Task statement
Everything from the line with "όλους τους Δήμους-εταίρους" to the end of the entries should be copied exactly, and nothing else.

******

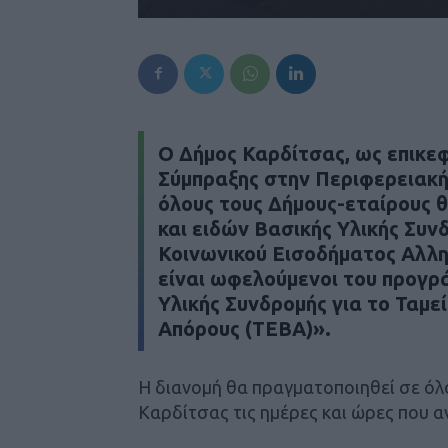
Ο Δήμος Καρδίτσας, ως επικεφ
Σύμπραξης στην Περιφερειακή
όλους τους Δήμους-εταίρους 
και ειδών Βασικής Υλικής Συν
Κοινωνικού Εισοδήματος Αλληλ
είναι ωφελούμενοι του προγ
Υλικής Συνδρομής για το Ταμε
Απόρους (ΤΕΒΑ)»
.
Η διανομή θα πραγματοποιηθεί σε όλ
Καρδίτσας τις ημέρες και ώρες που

******

Solution
όλους τους Δήμους-εταίρους 
και ειδών Βασικής Υλικής Συν
Κοινωνικού Εισοδήματος Αλληλ
είναι ωφελούμενοι του προγ
Υλικής Συνδρομής για το Ταμε
Απόρους (ΤΕΒΑ)»
.
Η διανομή θα πραγματοποιηθεί σε όλ
Καρδίτσας τις ημέρες και ώρες που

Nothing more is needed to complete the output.